Segment Start: THE RECORDS

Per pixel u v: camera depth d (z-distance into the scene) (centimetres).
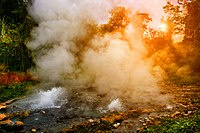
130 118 949
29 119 998
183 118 843
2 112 1097
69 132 844
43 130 884
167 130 732
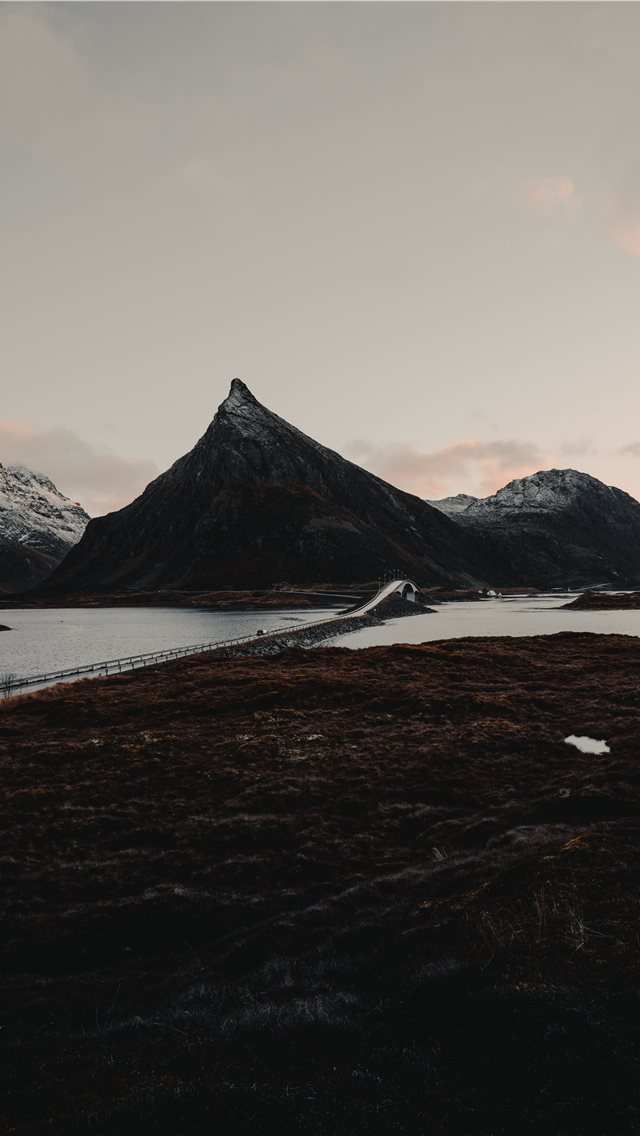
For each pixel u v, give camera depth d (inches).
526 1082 288.5
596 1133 253.3
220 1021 399.5
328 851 779.4
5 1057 394.9
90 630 7175.2
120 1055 376.2
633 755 1104.8
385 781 1051.9
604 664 2322.8
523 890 509.7
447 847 764.0
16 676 3240.7
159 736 1412.4
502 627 5664.4
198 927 605.9
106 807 967.6
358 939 520.7
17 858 786.2
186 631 6624.0
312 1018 373.7
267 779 1075.3
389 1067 316.5
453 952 435.5
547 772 1071.6
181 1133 278.5
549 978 365.4
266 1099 296.8
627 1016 323.9
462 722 1460.4
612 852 566.9
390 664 2459.4
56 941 580.4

Segment End: THE RECORDS

■ GOAL OF THE EXERCISE
Every record above must reappear exactly in the answer, minus its pictures.

■ RESPONSE TO THIS EXERCISE
Per pixel u v: camera depth d (z-distance into the scene) (centimetres).
130 118 949
29 119 998
183 118 843
2 112 1097
69 132 844
43 130 884
167 130 732
For each pixel u v, give camera depth d (inches).
526 1082 288.5
596 1133 253.3
220 1021 399.5
328 851 779.4
5 1057 394.9
90 630 7175.2
120 1055 376.2
633 755 1104.8
385 781 1051.9
604 664 2322.8
523 890 509.7
447 847 764.0
16 676 3240.7
159 736 1412.4
502 627 5664.4
198 927 605.9
106 807 967.6
358 939 520.7
17 858 786.2
186 631 6624.0
312 1018 373.7
267 779 1075.3
389 1067 316.5
453 952 435.5
547 772 1071.6
181 1133 278.5
549 978 365.4
266 1099 296.8
627 1016 323.9
462 722 1460.4
612 852 566.9
390 664 2459.4
56 941 580.4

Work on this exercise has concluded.